This past Sunday, after church, I sat in the springtime sun flipping through the old pages and reminisced as I read different entries. I read countless prayers for wisdom to be a better mom and many lines of “help my unbelief.”  I also came upon a forgotten page that contained brainstorms about my upcoming book. I used some of the ideas in the story, but many I didn’t. My handwriting looks hurried and sloppy, probably because I was trying to get everything down before I forgot, or was interrupted. I felt a sense of accomplishment and pride as I read the hurried words I’d written a few years ago.

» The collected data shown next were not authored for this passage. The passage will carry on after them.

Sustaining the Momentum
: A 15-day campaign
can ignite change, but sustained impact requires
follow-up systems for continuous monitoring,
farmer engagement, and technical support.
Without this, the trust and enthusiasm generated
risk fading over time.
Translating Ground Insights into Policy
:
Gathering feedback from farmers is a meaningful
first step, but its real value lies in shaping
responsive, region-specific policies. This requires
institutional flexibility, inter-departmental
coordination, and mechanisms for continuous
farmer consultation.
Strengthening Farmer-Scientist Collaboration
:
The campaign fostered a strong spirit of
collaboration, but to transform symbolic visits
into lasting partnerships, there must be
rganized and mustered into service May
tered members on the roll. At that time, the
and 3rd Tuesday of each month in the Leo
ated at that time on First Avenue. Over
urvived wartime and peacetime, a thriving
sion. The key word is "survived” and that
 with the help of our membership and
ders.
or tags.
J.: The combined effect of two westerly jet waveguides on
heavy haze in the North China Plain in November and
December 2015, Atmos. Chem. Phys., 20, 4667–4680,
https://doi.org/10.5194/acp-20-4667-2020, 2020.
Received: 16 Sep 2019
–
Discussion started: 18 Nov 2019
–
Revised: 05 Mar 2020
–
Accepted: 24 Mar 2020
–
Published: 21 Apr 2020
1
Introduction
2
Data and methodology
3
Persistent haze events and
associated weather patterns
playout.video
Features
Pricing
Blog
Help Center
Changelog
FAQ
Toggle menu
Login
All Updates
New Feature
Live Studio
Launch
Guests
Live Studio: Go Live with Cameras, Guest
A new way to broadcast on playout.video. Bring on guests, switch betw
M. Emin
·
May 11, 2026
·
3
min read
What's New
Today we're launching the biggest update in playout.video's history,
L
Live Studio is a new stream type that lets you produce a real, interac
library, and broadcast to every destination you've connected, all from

I never planned to write a book. That was a childhood dream I kept in the same mental box as my dream to be on Saturday Night Live or my desire to suddenly wake up able and willing to travel the world. Writing a book never seemed possible, and I was okay with it. I remember in middle school I once took one of my dad’s yellow paper pads and began crafting a story about a young gnome named Igbo. I don’t remember much of the story, but I do know he felt like a loner and wanted badly to fall in love with the most beautiful girl in the village. I wrote page after page by hand, tirelessly aiming to fill up the whole thing so it would feel “like a book.” I never finished it, but the character has stayed in my heart.

As the book launch date comes closer, I feel a little like I do in those dreams when I’m giving a speech in my underwear—vulnerable. When the feeling changes over to terror I try to remember the young nine-year-old girl I used to be who fretted for hours about whether I’d gotten pregnant after sitting on a toilet seat in a public restroom.  I picture the teenage me who was convinced I’d hit a person with my car when that was an impossibility. I think about those younger versions of myself and pray this story will find people who worry about similar things and encourage them that no, they aren’t alone. I hope the story helps someone to be brave enough to face their fears in a controlled environment so they can ultimately find relief. I hope they see Jesus in every single word and realize that His love for them is bigger than any fear or lie.

            The verse on the front of my journal reminds me that His grace IS sufficient. His power IS perfect. I’m weak, that’s for sure, so “I will boast all the more about my weaknesses, so that Christ’s power may rest on me.”